The school was supposed to have been completed this month, but the deadline has been pushed to August next year.
Gopeesingh announced his intention to ask the Education Facilities Company Limited (EFCL) to review all contracts, insisting there should be a penalty for non-performance.
But Broadway’s project manager Patrick Drakes, said Gopeesingh’s comments were unfortunate as several factors had contributed to the failure to meet the deadline date. As is sometimes the case, Drakes said the scope of work had changed due to unforseen circumstances.
Joseph does not believe many local contractors were overlooked because of inability to perform certain jobs.
“I do not agree with that position at all. If all the parties involved in a contract do their work from the start the issue of shoddy work would never arise at any advance stages of a contract as all contracts have adequate mechanisms to deal with this,” he argued.
Hart feels encouraged by Warner’s insistence in forging closer ties with the construction sector.
“Because this is the very opposite to what his predecessor did,” he said. “However, Mr Warner’s early suggestion that contractors who give something for free, will be favoured by Government for the award of contract, should be rejected because it opens the door to possible corruption.”
Joseph was cautious in his assessment of the minister’s gesture.

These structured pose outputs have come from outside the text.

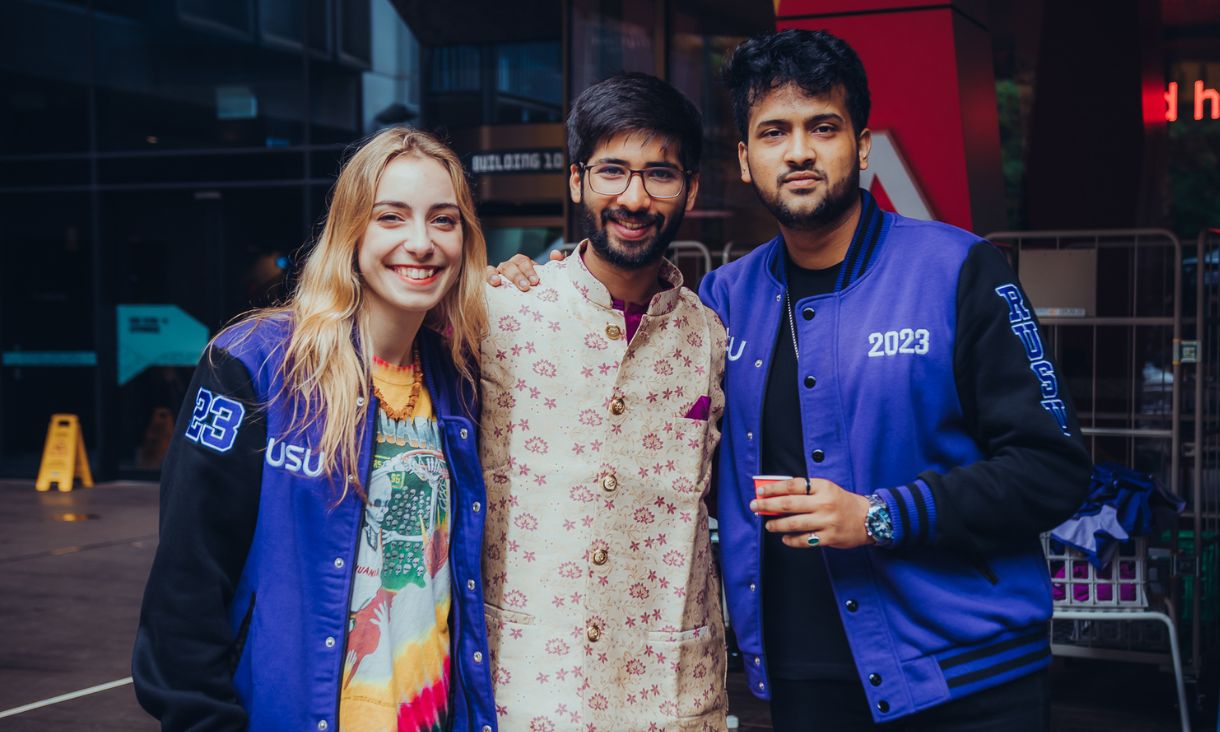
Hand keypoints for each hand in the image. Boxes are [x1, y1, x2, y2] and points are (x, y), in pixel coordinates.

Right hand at [485, 249, 565, 289]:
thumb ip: (553, 267)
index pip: (524, 261)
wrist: (519, 306)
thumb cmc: (532, 290)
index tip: (535, 281)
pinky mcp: (487, 282)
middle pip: (511, 265)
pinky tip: (492, 283)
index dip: (529, 269)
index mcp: (521, 265)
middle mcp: (508, 267)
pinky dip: (488, 276)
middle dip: (518, 275)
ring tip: (499, 283)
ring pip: (497, 269)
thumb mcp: (544, 280)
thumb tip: (556, 254)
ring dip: (498, 275)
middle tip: (525, 287)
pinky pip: (484, 276)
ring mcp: (497, 273)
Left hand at [750, 478, 871, 548]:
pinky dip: (791, 540)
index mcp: (822, 487)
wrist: (869, 518)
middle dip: (767, 506)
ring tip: (768, 525)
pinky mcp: (830, 538)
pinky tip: (784, 538)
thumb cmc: (842, 502)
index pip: (792, 485)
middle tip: (755, 507)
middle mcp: (824, 503)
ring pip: (794, 524)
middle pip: (789, 504)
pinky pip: (805, 540)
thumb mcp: (826, 489)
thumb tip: (776, 495)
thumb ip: (804, 491)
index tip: (760, 491)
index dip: (773, 488)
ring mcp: (827, 521)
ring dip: (777, 525)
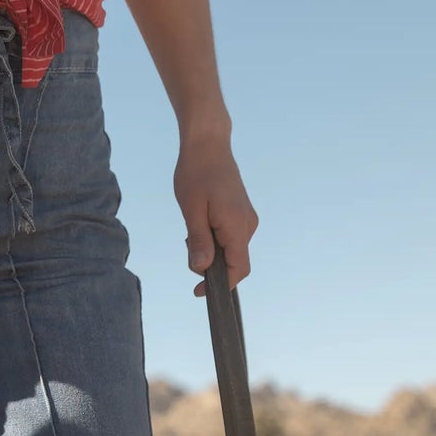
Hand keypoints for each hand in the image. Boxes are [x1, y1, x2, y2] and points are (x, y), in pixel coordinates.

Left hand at [175, 133, 257, 296]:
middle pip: (234, 261)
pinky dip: (215, 238)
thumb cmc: (196, 173)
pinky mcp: (241, 212)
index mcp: (237, 227)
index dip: (221, 285)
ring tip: (190, 229)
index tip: (199, 291)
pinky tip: (199, 223)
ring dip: (212, 250)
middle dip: (212, 265)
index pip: (239, 270)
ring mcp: (247, 218)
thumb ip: (197, 240)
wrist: (208, 143)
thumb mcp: (191, 210)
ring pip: (231, 248)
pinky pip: (231, 235)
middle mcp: (248, 225)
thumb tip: (200, 269)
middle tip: (187, 247)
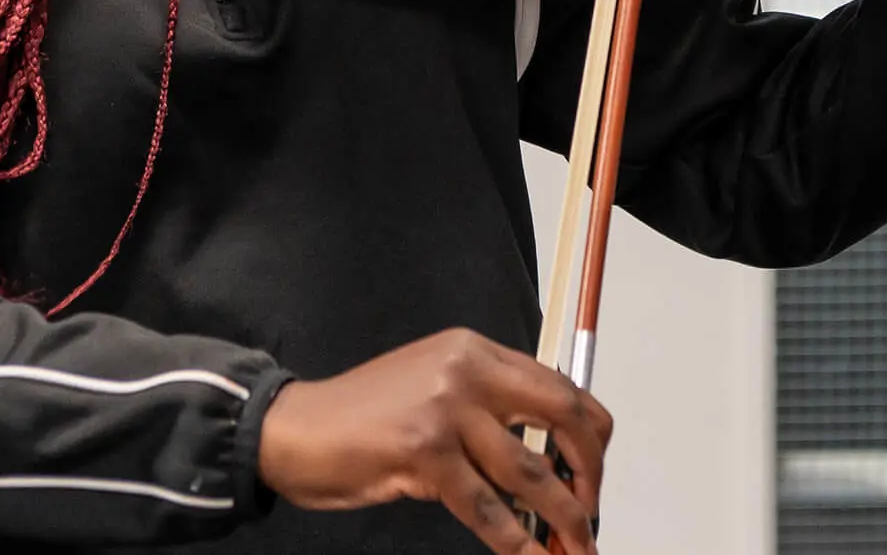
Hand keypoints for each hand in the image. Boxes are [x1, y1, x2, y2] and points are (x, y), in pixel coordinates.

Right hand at [258, 328, 612, 554]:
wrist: (293, 430)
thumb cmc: (362, 418)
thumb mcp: (433, 388)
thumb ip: (487, 407)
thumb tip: (550, 460)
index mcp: (474, 351)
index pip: (559, 386)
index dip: (590, 436)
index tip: (593, 474)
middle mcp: (467, 370)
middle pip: (563, 416)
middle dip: (590, 473)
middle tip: (591, 513)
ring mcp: (446, 409)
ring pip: (531, 472)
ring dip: (564, 519)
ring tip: (576, 548)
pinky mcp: (424, 451)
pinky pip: (487, 507)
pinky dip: (516, 541)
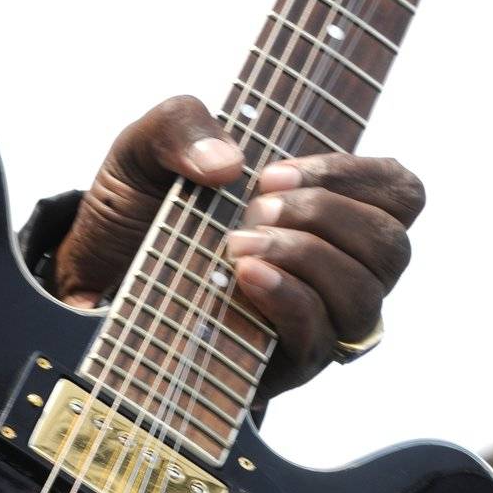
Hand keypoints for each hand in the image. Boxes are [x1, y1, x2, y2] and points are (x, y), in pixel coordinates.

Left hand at [52, 95, 423, 401]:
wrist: (91, 277)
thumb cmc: (139, 212)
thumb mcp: (149, 147)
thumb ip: (183, 124)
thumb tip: (229, 165)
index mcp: (331, 211)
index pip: (401, 193)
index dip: (354, 175)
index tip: (275, 172)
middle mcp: (336, 270)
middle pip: (391, 247)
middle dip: (325, 216)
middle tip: (254, 208)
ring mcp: (316, 324)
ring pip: (365, 297)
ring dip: (307, 258)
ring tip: (238, 244)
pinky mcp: (284, 367)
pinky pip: (319, 339)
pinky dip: (288, 300)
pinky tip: (244, 276)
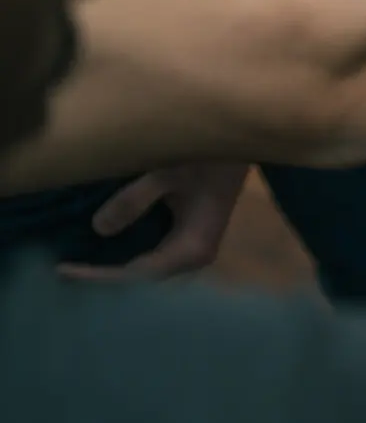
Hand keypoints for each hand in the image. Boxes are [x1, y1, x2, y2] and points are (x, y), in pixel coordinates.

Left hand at [61, 163, 249, 280]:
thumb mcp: (168, 173)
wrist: (245, 143)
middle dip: (105, 276)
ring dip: (115, 267)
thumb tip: (98, 229)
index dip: (98, 275)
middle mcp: (194, 257)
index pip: (136, 274)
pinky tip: (104, 249)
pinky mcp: (189, 239)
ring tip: (79, 262)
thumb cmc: (209, 156)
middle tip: (65, 270)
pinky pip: (153, 257)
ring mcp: (193, 250)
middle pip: (141, 279)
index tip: (63, 269)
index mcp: (192, 248)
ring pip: (146, 270)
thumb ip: (134, 200)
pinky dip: (127, 255)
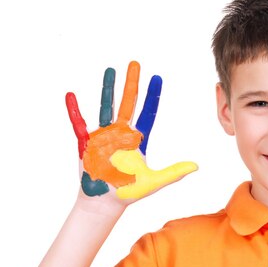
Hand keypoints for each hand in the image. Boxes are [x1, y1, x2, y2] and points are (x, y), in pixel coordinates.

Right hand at [65, 61, 197, 201]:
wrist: (105, 202)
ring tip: (110, 70)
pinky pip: (79, 123)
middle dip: (132, 84)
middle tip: (135, 63)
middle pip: (128, 103)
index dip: (152, 96)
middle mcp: (121, 133)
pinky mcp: (87, 143)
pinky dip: (75, 110)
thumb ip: (173, 173)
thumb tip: (196, 167)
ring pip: (106, 107)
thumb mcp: (154, 182)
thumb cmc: (129, 192)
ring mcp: (103, 136)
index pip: (148, 113)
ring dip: (108, 89)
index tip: (157, 78)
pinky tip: (71, 95)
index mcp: (137, 140)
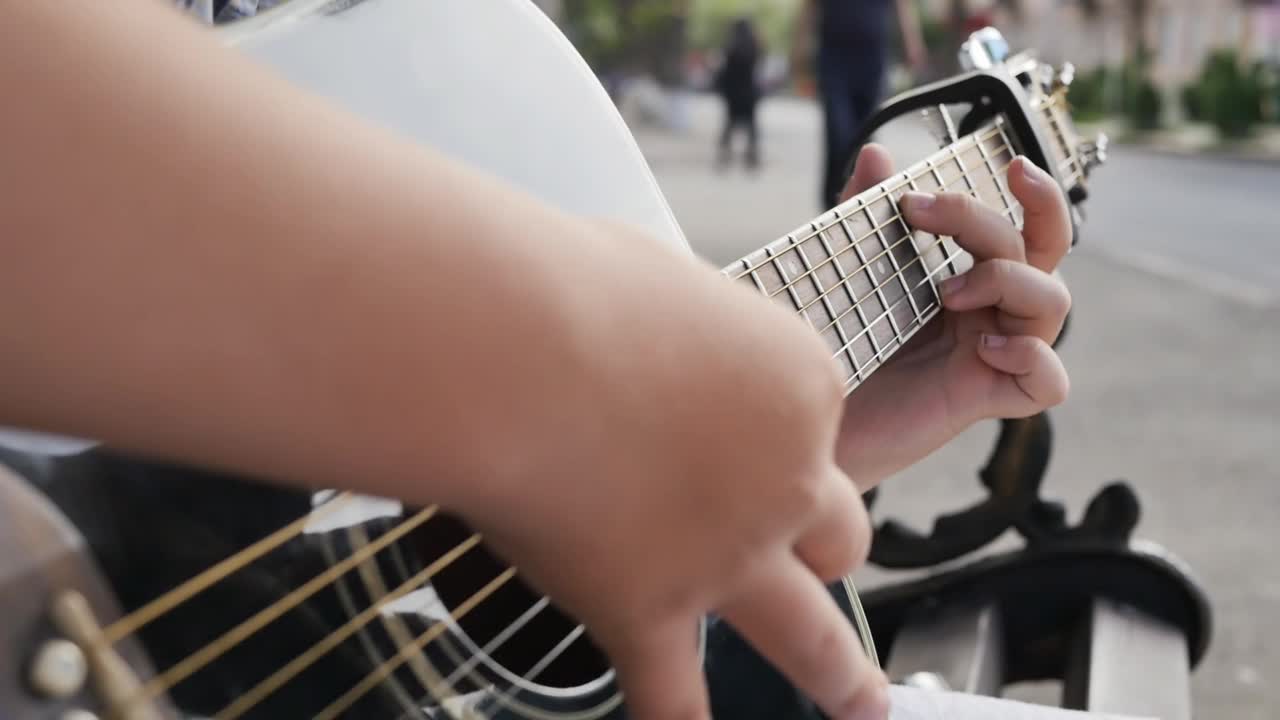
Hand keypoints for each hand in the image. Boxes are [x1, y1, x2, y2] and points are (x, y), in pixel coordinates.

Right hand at [452, 218, 888, 719]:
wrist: (510, 349)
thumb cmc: (569, 292)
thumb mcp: (663, 284)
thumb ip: (691, 328)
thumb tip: (664, 330)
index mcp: (797, 388)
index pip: (813, 428)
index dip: (771, 432)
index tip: (720, 424)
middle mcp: (782, 480)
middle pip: (838, 533)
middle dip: (826, 547)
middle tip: (821, 559)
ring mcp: (725, 556)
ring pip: (809, 637)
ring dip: (838, 677)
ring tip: (859, 704)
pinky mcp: (647, 611)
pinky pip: (674, 699)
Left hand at [833, 144, 1072, 489]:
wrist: (802, 423)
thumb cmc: (829, 349)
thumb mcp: (845, 274)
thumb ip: (861, 217)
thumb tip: (876, 152)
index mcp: (965, 278)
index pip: (1024, 228)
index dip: (1034, 193)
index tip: (1003, 163)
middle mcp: (987, 313)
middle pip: (1041, 251)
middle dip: (1007, 215)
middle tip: (930, 210)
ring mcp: (990, 355)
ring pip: (1053, 302)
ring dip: (1008, 280)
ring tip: (947, 293)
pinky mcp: (984, 400)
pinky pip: (1050, 381)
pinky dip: (1033, 356)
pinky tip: (988, 348)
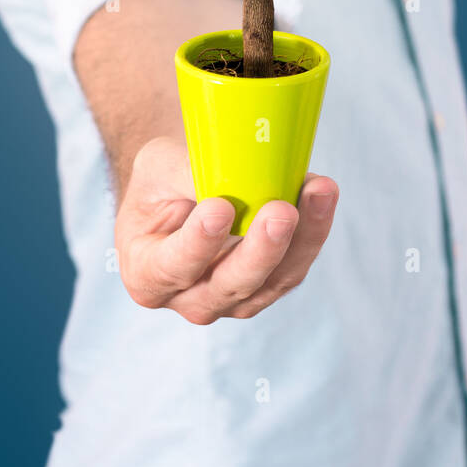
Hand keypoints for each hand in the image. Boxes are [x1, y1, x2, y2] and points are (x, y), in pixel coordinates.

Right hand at [114, 135, 338, 323]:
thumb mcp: (156, 168)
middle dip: (261, 250)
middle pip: (230, 285)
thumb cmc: (160, 181)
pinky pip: (294, 266)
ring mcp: (230, 298)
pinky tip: (321, 194)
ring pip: (272, 281)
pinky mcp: (267, 285)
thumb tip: (233, 176)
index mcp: (146, 273)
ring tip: (318, 193)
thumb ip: (184, 176)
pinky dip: (312, 230)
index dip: (198, 243)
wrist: (179, 191)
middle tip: (281, 212)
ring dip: (302, 239)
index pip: (172, 267)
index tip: (220, 208)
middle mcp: (188, 296)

“Mr Warner is a politician and I have learnt over the years never to take much comfort in what politicians promise to do,” he said. “What I would say is that I accept what Mr Warner said with caution and look forward to a more meaningful relationship with this new administration.”
On Warner’s suggestion, during his address, that the sector establish a self-regulatory mechanism to govern its affairs, both Hart and Joseph said the matter had been on the drawing board for decades.
“It started receiving attention during the last months of the last administration’s term in office, so we are happy to have the support of Mr Warner to continue the process,” Joseph said.
And, on the issue of corruption within the industry, Hart called on the Government to implement the provisions of the White Paper on the reform of the public sector performance regime as well as the recommendations of the Uff Commission.
“The sector should adopt the mantra ‘Transparency, Accountability and Value for Money,’ whenever public money is being spent,” he added.
Joseph said the only measure that could minimise corruption in the procurement process was the proposed Public Procurement and Disposal of Public Property Bill 2010 “with the JCC”s recommendations and/or amendments.”